## Problem requirements
Format each line of the data below as a string in a JSON list, one string per line, omitting any blank lines.

## Records provided
────────────────────────────────────────
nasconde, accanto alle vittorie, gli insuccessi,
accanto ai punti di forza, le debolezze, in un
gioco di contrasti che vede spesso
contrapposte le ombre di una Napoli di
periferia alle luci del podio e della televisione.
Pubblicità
────────────────────────────────────────
## Answer
[
  "nasconde, accanto alle vittorie, gli insuccessi,",
  "accanto ai punti di forza, le debolezze, in un",
  "gioco di contrasti che vede spesso",
  "contrapposte le ombre di una Napoli di",
  "periferia alle luci del podio e della televisione.",
  "Pubblicità"
]